I'm a musician? I've made a few troll songs, and I've sang a few things for an experimental-electronic-rock pony duo, and I can sort of play the piano, but I wouldn't really call myself a musician, I just like music. Anyway Ukeleles are fairly well known because it's sort of the icon of Hawaiian music in American Culture, they aren't easy to find in the US, but pretty much everyone I know has heard of them and knows at least that they are sort of like a guitar and used to make Hawaiian Music. I think more Americans know what a Ukelele is than a Cello. Since American culture is dominant on the internet it can be assumed that obscurity should be measured relative to an American audience. I say the Slider Guitar is a more obscure Hawaiian instrument.

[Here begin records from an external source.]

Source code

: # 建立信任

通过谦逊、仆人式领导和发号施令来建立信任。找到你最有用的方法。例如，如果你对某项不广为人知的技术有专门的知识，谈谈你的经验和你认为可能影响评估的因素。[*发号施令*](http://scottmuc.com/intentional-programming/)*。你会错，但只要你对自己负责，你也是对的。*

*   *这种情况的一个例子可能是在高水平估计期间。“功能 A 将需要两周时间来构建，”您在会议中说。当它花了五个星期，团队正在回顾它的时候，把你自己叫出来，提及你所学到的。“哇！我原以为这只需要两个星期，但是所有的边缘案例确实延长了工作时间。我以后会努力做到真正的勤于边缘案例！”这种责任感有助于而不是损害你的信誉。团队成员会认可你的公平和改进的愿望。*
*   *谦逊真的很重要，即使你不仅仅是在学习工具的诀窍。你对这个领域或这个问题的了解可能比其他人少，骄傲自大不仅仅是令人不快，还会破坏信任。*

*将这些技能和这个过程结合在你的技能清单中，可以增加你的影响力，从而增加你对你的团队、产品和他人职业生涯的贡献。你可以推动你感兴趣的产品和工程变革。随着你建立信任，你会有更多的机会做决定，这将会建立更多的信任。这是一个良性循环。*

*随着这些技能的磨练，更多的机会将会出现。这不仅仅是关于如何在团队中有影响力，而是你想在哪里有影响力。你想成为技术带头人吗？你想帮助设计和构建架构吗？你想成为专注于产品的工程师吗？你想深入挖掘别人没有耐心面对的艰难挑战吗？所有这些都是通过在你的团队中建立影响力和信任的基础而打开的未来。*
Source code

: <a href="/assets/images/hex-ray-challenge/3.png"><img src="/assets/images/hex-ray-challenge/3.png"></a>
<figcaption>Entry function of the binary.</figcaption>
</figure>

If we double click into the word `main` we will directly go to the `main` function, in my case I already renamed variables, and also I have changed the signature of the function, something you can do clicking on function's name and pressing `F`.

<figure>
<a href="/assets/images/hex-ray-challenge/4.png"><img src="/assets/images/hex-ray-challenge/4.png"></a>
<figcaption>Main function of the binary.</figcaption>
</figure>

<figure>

Anyway, back to the original post, harmonicas, while definitely weird, aren't really obscure at all, melodicas are fairly obscure and I only discovered them because a musician I know apparently plays one, keytars are really more well known in a gag sort of way, and ocarinas are fairly obscure, but less obscure than a melodica, and the Legend of Zelda has raised their awareness by a ton.